##### RECORDED DATA #####

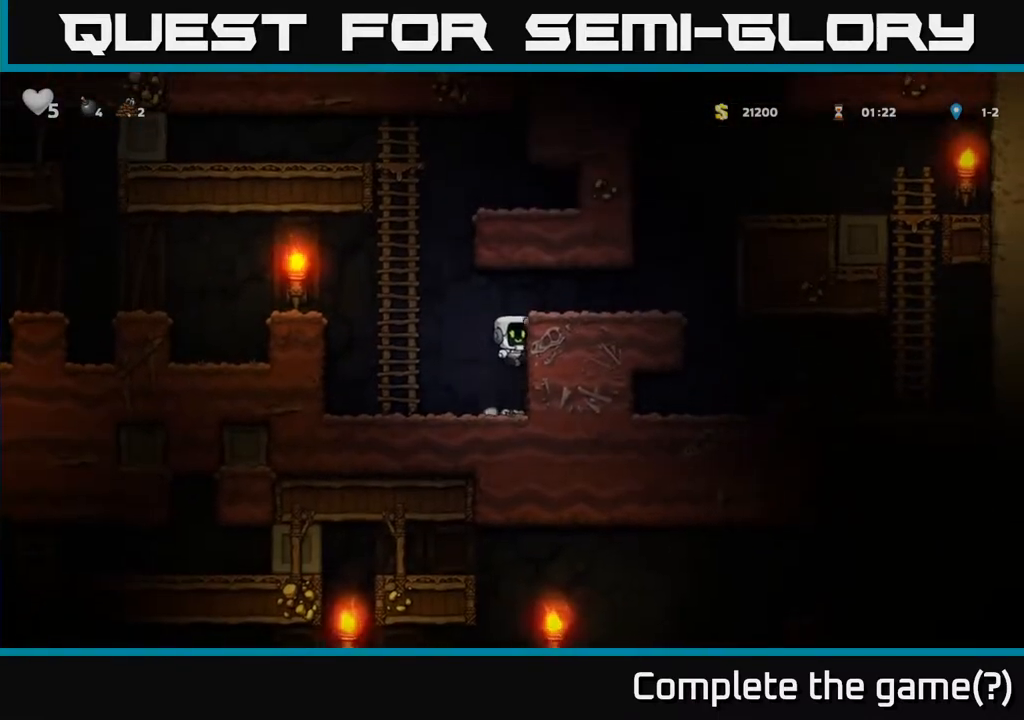
{"buttons": [], "left_stick": "right", "events": [[33, "A", "up"], [167, "A", "down"], [333, "A", "up"]]}
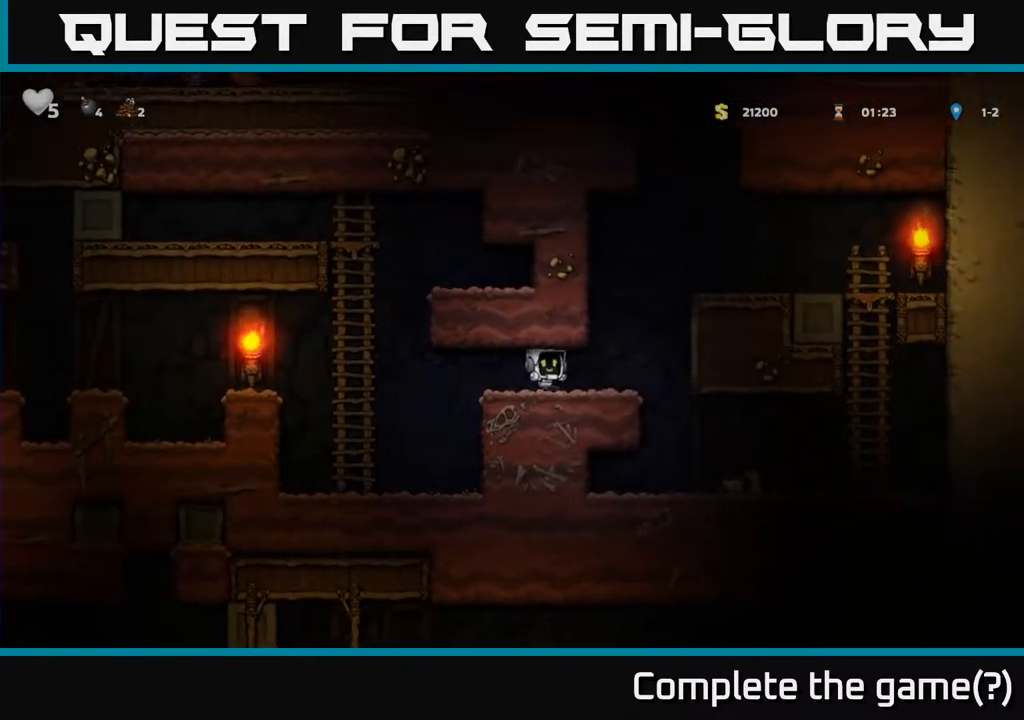
{"buttons": [], "left_stick": "right", "events": [[133, "A", "down"], [333, "A", "up"]]}
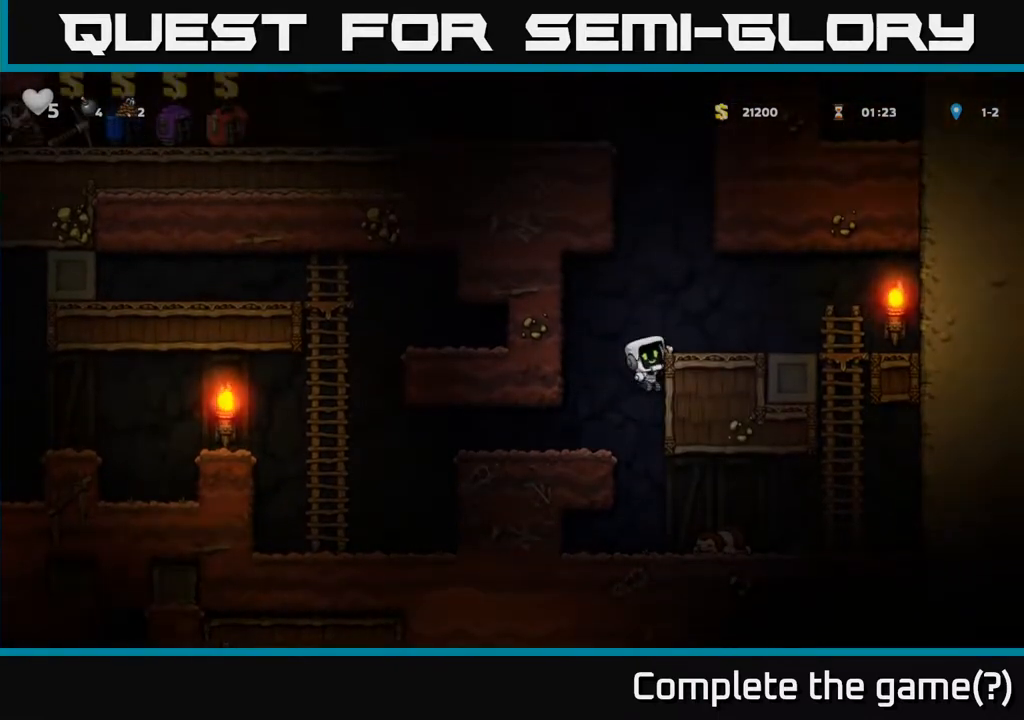
{"buttons": [], "left_stick": "left", "events": [[167, "left_stick", "up"], [183, "A", "down"], [250, "R1", "down"], [350, "R1", "up"], [367, "A", "up"], [383, "left_stick", "left"]]}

#####

ASSIGNMENT: In the copy, keep every line of the data above exactly and drop each picture.

SOLVED PROBLEM:
{"buttons": [], "left_stick": "right", "events": [[33, "A", "up"], [167, "A", "down"], [333, "A", "up"]]}
{"buttons": [], "left_stick": "right", "events": [[133, "A", "down"], [333, "A", "up"]]}
{"buttons": [], "left_stick": "left", "events": [[167, "left_stick", "up"], [183, "A", "down"], [250, "R1", "down"], [350, "R1", "up"], [367, "A", "up"], [383, "left_stick", "left"]]}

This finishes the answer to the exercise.